***** Material for this task

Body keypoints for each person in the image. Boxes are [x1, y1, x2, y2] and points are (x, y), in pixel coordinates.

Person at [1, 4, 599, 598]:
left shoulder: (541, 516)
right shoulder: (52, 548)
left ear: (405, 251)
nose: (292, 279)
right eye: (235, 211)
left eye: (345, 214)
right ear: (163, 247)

**********

Problem — All entries above are to be repeated verbatim, down to the last line.

Completed task —
Body keypoints for each person in the image. Boxes are [x1, y1, x2, y2] and points are (x, y), in pixel coordinates.

Person at [1, 4, 599, 598]:
left shoulder: (541, 516)
right shoulder: (52, 548)
left ear: (405, 251)
nose: (292, 279)
right eye: (235, 211)
left eye: (345, 214)
right ear: (163, 247)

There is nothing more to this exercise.